◆ **TASK SET**
1. Answer these questions using the reply about creating UIM alarms:
(a) What tool does the reply suggest for testing the request?
(b) Which tool does the reply recommend when the backup failure is written to a Windows event viewer?
(c) In which folder are messages kept on disk before they are consumed?
2. Carry on the reply about creating UIM alarms from its final sentence.

◆ **TEXT SECTION**
You don't need that much parameters. You can test with postman.You need to do a post request to http[s]://<operator console>/rest/alarms/createAlarmAuthorization: Basic auth / username and password
But why don't you monitor the backup failure directly with logmon if the information is from a log file or from ntevl if the backup failure is written to a windows event viewer? Or let logmon execute a script that found the failure and open the alarm from logmon's script output.UIM is a monitoring tool, you should monitor the failure instead of manually found the failure and manually open an alarm.The solution of creating the alarm from the API call could work but you now need to monitor the return code of your api request in case it does not work or if the API was not available. At least, from logmon the alarm message goes to an alarm queue and will stay there until it get consume and transform as a real alarm. Messages that are not consumed yet are on disk inside the folder hub/q/<alarm queue> so you will not loose it.If you don't handle a retry from your api request in case of failure you will never know about your backup failure.

◆ **INPUT DATA**
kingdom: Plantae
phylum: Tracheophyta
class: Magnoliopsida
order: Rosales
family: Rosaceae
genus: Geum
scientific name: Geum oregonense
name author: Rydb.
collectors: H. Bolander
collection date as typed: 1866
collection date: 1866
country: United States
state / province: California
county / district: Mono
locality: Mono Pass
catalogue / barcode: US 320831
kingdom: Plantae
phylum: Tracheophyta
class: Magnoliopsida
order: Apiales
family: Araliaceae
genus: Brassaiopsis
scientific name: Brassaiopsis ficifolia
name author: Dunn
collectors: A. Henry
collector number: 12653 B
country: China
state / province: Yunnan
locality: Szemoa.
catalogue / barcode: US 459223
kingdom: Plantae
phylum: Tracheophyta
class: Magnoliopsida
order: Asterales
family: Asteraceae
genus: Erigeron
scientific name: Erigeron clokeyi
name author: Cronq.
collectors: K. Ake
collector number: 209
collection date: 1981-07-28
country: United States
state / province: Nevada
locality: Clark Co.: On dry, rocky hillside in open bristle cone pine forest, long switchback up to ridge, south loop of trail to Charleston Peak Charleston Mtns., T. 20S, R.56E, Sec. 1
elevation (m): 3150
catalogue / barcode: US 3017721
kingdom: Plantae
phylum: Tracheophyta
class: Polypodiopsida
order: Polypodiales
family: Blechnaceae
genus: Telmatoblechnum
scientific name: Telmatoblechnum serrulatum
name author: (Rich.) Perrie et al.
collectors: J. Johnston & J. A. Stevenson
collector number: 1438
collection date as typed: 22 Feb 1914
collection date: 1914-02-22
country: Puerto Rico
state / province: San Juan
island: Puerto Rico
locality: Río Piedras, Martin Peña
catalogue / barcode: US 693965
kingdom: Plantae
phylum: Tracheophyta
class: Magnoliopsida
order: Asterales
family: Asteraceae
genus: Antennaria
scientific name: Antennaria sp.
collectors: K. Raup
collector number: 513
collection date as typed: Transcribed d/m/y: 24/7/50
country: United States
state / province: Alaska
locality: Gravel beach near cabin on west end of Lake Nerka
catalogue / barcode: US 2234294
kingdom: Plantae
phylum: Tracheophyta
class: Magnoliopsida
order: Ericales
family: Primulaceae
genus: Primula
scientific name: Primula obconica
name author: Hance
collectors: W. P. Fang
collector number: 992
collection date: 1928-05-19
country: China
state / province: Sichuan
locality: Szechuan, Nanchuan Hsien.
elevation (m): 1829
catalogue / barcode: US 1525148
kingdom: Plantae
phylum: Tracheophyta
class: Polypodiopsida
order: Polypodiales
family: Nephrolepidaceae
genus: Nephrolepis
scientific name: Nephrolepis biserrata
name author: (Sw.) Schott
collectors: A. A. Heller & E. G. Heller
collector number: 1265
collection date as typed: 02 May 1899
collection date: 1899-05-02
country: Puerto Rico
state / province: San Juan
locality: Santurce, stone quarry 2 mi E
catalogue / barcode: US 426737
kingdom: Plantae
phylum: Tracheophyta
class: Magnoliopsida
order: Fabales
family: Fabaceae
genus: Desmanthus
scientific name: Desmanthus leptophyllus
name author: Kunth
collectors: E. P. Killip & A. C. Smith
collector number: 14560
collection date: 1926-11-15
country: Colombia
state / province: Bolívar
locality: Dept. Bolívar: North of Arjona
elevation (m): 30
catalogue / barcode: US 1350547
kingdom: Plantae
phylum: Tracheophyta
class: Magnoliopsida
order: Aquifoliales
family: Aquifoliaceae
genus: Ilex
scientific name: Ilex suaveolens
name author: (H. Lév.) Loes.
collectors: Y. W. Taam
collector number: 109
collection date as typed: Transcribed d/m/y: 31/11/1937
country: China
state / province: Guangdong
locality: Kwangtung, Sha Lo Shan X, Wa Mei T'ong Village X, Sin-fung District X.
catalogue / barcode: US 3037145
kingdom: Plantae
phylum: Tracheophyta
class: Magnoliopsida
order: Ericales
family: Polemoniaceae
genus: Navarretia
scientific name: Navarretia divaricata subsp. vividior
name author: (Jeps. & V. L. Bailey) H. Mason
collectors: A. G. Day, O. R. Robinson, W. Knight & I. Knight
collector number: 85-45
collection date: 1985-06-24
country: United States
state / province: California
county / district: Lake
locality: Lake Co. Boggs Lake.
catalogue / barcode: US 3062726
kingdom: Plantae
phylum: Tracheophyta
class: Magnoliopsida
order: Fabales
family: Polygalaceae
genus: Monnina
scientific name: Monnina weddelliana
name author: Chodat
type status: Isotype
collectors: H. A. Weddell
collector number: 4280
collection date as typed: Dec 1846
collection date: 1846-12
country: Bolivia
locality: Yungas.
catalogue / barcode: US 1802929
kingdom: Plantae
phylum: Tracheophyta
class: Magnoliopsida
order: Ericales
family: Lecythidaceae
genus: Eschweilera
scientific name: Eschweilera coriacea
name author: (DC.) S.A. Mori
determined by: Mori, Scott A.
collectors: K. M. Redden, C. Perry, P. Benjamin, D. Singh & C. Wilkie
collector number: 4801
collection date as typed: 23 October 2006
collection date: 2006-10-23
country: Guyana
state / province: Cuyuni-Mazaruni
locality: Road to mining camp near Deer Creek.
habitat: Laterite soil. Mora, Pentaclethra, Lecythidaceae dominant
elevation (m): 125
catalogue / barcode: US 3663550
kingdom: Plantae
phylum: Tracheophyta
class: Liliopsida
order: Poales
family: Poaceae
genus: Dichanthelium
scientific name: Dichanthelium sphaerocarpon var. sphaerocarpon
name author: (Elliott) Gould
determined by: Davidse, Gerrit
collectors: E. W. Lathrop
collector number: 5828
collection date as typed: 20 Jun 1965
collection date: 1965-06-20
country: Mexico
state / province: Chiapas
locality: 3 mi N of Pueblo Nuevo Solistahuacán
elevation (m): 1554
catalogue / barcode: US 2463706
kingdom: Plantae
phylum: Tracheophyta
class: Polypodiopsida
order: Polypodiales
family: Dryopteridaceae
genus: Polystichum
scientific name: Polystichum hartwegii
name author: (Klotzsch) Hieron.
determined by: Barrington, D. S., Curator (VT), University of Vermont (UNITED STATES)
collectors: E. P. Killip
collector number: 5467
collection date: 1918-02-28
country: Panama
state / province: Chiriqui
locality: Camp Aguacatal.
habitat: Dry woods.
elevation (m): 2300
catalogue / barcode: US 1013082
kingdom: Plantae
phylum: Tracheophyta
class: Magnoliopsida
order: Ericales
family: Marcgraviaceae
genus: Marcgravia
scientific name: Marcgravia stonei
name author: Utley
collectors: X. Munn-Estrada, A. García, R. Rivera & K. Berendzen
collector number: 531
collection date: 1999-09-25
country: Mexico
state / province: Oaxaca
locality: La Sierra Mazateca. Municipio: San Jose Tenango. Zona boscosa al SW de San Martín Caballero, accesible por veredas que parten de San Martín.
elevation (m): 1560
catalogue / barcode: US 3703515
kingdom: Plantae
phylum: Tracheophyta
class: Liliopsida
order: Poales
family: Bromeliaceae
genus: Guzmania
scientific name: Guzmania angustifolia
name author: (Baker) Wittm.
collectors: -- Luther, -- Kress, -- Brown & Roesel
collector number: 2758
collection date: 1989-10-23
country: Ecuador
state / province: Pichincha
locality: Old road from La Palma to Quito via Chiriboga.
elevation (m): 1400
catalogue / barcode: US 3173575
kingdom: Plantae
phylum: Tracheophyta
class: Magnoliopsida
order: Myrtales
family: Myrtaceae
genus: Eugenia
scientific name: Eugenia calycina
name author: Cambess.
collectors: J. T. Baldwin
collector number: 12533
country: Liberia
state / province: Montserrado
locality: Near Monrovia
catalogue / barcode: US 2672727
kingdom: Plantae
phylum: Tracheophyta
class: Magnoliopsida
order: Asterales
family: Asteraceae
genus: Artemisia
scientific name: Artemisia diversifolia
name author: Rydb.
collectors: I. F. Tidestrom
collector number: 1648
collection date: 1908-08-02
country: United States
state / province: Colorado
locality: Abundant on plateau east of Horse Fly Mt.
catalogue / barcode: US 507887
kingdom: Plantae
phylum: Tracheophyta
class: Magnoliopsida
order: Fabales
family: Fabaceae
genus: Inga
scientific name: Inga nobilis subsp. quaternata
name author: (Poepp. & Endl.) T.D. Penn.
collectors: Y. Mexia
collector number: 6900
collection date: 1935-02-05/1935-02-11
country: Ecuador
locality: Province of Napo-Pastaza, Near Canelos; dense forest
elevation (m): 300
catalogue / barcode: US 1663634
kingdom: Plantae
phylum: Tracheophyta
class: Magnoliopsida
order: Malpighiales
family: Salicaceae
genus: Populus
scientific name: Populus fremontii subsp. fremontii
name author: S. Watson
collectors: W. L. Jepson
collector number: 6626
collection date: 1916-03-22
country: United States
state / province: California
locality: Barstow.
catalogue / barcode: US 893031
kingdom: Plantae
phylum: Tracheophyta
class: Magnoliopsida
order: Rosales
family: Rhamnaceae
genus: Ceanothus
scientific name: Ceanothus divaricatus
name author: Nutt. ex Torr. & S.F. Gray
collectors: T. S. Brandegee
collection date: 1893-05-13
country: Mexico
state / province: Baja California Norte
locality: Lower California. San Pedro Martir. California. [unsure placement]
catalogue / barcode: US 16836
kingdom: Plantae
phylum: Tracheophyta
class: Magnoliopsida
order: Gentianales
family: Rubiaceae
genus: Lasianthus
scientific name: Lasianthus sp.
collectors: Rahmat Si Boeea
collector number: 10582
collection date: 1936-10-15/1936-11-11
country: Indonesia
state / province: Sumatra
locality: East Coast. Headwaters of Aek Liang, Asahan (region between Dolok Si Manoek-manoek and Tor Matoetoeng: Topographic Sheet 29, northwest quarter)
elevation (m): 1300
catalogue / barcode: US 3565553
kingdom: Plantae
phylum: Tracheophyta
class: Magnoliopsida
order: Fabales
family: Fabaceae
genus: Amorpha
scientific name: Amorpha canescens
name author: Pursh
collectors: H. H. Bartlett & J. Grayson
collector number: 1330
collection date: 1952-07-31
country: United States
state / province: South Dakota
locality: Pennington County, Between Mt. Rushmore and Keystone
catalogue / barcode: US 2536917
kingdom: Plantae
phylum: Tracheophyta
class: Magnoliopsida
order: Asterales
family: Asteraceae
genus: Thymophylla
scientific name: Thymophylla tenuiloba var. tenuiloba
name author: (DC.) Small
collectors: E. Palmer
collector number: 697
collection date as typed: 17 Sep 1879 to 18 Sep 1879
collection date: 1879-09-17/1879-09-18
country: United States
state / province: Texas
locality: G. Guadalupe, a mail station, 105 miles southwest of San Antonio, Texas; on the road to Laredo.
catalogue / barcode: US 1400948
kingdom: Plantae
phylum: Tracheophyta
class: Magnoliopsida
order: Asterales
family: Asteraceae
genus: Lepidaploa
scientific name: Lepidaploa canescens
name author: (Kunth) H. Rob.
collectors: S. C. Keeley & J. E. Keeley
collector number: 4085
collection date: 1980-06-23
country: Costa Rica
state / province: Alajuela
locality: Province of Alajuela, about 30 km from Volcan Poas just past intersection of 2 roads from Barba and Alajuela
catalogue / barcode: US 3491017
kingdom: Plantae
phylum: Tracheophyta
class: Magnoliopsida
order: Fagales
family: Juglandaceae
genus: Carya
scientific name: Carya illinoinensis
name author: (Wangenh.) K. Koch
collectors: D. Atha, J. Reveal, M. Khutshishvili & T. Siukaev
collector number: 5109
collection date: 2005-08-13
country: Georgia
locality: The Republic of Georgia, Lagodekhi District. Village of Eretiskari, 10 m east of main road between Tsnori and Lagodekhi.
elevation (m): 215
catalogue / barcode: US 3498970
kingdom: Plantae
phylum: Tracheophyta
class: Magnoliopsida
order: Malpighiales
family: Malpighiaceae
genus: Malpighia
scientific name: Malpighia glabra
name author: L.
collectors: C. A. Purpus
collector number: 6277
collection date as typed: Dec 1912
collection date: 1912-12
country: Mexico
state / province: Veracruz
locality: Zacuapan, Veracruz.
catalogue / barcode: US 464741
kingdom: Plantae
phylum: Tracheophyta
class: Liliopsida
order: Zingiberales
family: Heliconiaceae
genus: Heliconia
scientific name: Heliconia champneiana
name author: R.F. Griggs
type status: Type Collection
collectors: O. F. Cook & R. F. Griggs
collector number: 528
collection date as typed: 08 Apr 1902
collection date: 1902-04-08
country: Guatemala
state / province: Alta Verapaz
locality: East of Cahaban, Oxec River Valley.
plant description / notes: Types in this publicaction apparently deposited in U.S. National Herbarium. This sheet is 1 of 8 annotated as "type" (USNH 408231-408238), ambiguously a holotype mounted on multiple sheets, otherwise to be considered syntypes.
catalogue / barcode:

◆ **TASK-BY-TASK OUTPUTS**
1.
(a) Postman
(b) ntevl
(c) hub/q/<alarm queue>

2.
Hello,As far as I know, you will not be able to change the prid field from the rest call. It will always come from the wasp probe since it has been open from the rest api.
The only solution to this I could think of id to create a pre-processing rules that will match your alarm and run a LUA script when it matched that will change the PRID.
https://techdocs.broadcom.com/us/en/ca-enterprise-software/it-operations-management/ca-unified-infrastructure-management-probes/GA/alphabetical-probe-articles/nas-alarm-server/the-nas-extensions-to-lua-all-versions/language-extensions.htmlBut I doubt you can use a probe name that does not exist.
Also, I'm not a fan of hiding real information because it makes troubleshooting more difficult in the future. If I was you I would use any of the custom_ field to add the "backup information", use a subsystem ID or a user_tag to identify it but I would keep the prid as "wasp".